"Was?! Du kennst das nicht? Sekunde, ich such' dir das mal raus." Und schon öffnet sich die Plattenkiste. Wer kennt diesen Moment nicht? Man redet über Musik und auf einmal fällt ein Name – egal ob von einem Song, einem Künstler oder einem Album – mit dem man nicht so recht etwas anzufangen weiß. Und plötzlich hagelt es Lobpreisungen, Hasstiraden oder Anekdoten. Gerade dann, wenn der Gesprächspartner ins Schwärmen verfällt und offen zeigt, dass ihm das Thema wichtig ist, bittet man nicht allzu selten um eine Kostprobe. Die Musik setzt ein und es beginnt, was der Person so sehr am Herzen zu liegen scheint. In diesem Fall – was uns so sehr am Herzen liegt: Ein Auszug aus der Musik, mit der wir etwas verbinden, die wir feiern, die uns berührt. Ein Griff in unsere Plattenkiste eben.
"Es ist 1996" – und ich habe einen Ohrwurm. Mit "Außen Top Hits, innen Geschmack" führen Fettes Brot den einzigartigen Style des Debütalbums "Auf einem Auge blöd" fort und heben diesen sogar auf ein neues Level. Der Titel des Albums könnte nicht treffender sein: "Jein" überschattet zwar die übrigen Tracks, aber im Inneren der Platte entfaltet sich erst die vollständige Geschmacksexplosion der Brote.
Wer sich für perfekte Storyteller interessiert, ist hier an der richtigen Adresse. Egal, ob die drei MCs sich über die "perfekte" Beziehung von "Supermann und Mondgesicht" belustigen oder König Boris vom schlimmsten Tag seines Lebens mit seinen immer wiederkehrenden Feinden – den Silberfischen – erzählt. Die Storys sind stets mit einem Augenzwinkern versehen, schließlich sind Boris, Björn und Martin für ihren humoristischen Ansatz mit witzigen Wortspielen bekannt. Diese Kombi findet unter anderem auf "…und ich geh nicht zum Arzt" mit Arme Ritter ihren Platz. Mit Zeilen wie "Ich liebe an mir jeden Fitzel Putenschnitzel, den ich mir aus meinen Zahnzwischenräumen rauskitzel'" flowt Dokter Renz locker über den Kopfnicker-Beat und lässt mich bei jedem Hören aufs Neue darüber lachen. Die Blödelrap-Erfinder befassen sich aber auch mit ernsten Themen. "In ist" ist unter anderem eine eiskalte Abrechnung mit der Musikindustrie, die sich ihren Geschmack von Hypes und Trends diktieren lässt und lediglich ans große Geld denkt – ein Thema, das kaum aktueller sein könnte, blickt man in die hiesige Playlist-Landschaft. Noch ehrlicher wird es mit "Kleines Kind": "Noch einmal das Wissen, ich bin nicht schuld dran." Der melancholische Track beschreibt den ewigen Wunsch, wieder ein unbekümmertes Kind zu sein – fernab von Alltagsstress und depressiven Episoden. Insgesamt bilden alle Songs der LP eine perfekte Einheit, nicht zuletzt, weil sie von den Broten überwiegend selbst produziert wurden.

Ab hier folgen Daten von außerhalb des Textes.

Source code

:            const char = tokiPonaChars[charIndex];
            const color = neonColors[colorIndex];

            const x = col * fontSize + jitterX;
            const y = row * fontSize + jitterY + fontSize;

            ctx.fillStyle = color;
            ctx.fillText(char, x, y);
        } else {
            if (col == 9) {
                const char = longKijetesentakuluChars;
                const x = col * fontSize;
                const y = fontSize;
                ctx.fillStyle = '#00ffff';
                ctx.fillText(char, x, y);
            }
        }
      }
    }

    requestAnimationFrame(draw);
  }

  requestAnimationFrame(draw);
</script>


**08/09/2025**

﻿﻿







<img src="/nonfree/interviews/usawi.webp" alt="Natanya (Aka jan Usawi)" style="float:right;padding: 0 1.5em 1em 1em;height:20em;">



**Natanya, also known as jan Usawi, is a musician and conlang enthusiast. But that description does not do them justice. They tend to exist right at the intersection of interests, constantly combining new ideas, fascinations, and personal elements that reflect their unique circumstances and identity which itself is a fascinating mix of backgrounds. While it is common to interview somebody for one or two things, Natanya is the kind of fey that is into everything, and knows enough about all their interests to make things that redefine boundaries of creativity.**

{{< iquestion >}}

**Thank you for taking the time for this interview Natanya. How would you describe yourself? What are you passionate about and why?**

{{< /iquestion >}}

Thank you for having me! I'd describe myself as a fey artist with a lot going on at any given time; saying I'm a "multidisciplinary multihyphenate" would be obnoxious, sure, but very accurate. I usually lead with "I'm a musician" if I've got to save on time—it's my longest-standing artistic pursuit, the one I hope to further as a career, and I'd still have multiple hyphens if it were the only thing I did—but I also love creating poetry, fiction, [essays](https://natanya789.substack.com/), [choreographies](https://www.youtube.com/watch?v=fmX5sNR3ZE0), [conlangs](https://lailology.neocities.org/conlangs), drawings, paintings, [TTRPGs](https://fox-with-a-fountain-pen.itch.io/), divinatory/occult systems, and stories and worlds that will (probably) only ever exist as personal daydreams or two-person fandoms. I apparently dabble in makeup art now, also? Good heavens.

Ich, als "Mikrokosmonaut", der Star Wars genauso liebt wie Björn Beton, verpasse mir mit diesem Album gerne mal eine "Schocktherapie". Wie effektiv diese ist, "werden wir dann mal sehen". Aber egal, denn seit spätestens 1996 ist klar: "In der Not ist Fettes Brot dein Rettungsboot."